Success rate of independent candidates is diminishingly low.

Electoral success often depends on a multitude of factors- starting from the campaign to the candidate profile. The incentive to participate in the electoral process for an independent candidate is already low, given the party-dominated politics in Indian elections and the lack of resources. In such scenarios, the success rate of independent candidates is bound to be very low.

Data shows that the success rates of independent candidates fell considerably from 6.9% in 1951 to 0.12% in 2019. On the flip side, the success rates of candidates from political parties fell from 33.7% to 11.7% during the same period, largely on account of hundreds of new parties contesting elections. In 2019, only four independents won, one each from Assam, Karnataka, Maharashtra, and Dadra & Nagar Haveli. 

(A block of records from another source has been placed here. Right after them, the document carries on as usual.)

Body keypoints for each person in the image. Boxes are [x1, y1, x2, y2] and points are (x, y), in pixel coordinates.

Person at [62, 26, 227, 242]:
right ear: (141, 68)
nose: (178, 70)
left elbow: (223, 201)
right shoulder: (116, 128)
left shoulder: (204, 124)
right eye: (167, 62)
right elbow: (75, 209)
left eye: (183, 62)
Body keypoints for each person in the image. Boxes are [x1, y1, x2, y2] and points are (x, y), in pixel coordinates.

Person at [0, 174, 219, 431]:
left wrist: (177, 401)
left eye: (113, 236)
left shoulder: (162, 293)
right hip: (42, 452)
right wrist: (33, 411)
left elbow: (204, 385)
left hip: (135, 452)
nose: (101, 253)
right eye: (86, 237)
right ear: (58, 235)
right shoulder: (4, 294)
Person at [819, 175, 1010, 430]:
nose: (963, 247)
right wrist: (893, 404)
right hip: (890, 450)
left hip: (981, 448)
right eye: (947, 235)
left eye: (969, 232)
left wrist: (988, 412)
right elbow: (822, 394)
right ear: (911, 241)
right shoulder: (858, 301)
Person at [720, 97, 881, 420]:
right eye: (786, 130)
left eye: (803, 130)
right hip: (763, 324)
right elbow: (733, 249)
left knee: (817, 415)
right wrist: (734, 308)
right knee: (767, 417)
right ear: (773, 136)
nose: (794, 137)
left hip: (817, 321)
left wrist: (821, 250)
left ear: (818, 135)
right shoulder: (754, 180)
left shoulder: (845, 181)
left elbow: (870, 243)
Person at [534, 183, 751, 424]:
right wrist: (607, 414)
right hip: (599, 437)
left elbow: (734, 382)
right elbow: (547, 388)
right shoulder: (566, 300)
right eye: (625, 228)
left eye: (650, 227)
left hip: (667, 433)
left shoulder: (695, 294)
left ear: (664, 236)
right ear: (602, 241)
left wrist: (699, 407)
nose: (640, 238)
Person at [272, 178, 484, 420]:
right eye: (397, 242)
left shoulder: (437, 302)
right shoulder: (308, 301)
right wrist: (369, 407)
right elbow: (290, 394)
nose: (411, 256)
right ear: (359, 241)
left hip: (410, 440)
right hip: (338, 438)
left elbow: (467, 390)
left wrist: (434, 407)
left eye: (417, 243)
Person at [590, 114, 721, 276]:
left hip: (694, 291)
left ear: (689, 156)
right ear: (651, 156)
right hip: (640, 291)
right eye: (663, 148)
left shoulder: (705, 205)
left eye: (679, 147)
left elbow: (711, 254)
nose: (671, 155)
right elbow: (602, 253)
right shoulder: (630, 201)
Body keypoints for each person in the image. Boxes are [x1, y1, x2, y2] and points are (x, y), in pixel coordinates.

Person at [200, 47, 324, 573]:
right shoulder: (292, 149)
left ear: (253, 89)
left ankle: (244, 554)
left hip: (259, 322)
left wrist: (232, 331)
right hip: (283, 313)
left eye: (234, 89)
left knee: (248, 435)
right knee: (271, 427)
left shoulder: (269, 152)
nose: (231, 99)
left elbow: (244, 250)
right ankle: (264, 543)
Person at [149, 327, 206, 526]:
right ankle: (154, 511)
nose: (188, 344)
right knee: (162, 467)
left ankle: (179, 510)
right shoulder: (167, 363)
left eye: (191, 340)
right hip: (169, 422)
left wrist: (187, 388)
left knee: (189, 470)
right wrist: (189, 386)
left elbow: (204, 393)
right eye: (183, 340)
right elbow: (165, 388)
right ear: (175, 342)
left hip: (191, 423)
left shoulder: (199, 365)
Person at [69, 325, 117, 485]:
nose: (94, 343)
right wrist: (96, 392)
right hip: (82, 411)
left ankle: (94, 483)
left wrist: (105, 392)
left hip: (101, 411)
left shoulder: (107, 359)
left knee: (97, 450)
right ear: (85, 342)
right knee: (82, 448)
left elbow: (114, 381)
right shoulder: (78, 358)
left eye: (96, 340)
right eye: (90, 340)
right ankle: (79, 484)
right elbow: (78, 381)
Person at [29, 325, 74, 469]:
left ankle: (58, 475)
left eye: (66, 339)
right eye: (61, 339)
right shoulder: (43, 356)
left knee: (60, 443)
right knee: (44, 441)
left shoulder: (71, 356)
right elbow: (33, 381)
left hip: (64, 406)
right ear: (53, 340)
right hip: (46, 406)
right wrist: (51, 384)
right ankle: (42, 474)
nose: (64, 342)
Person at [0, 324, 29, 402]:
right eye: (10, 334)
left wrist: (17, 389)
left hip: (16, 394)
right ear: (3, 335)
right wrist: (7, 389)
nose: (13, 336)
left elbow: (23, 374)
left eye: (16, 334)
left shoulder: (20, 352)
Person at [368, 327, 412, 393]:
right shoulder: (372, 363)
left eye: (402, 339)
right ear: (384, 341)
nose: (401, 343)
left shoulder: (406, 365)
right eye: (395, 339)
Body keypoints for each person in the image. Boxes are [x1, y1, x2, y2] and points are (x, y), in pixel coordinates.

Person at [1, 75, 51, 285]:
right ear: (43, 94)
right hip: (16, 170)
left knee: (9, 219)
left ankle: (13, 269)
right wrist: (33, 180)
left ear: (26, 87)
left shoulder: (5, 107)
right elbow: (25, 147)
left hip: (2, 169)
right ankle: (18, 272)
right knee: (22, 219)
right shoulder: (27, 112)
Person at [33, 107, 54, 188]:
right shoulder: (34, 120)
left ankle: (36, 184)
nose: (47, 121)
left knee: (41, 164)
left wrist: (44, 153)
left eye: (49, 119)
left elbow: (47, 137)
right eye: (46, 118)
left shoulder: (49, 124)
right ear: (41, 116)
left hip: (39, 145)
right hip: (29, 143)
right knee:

99.5% of independent candidates lost their deposits in 2019.

The Representation of People Act, 1951, mandates candidates to deposit a fixed amount to contest in elections, for Lok Sabha, it’s Rs 25,000; and for Assembly, Rs 10,000 for all general candidates. If the candidate gets less than one-sixth of valid votes, they lose the deposit. This means the Election Commission doesn’t refund the money.

While it is normal for wins and losses in electoral processes, losing elections without even securing a deposit is the last thing any contesting candidate wishes for. It is also a matter of pride for candidates. Independent candidates have higher probabilities of both losing, as well as losing without securing deposits, while candidates with party affiliations have higher probabilities for securing deposits, even in cases of defeat.

Data on this aspect shows that almost 99.5% of the independent candidates lost their deposits in 2019, up from 67.6% in 1951. Only in the first four general elections, from 1951 to 1967, the percentage of independent candidates forfeiting their deposits averaged at 75%, which further rose considerably, averaging 98.7% till 2019.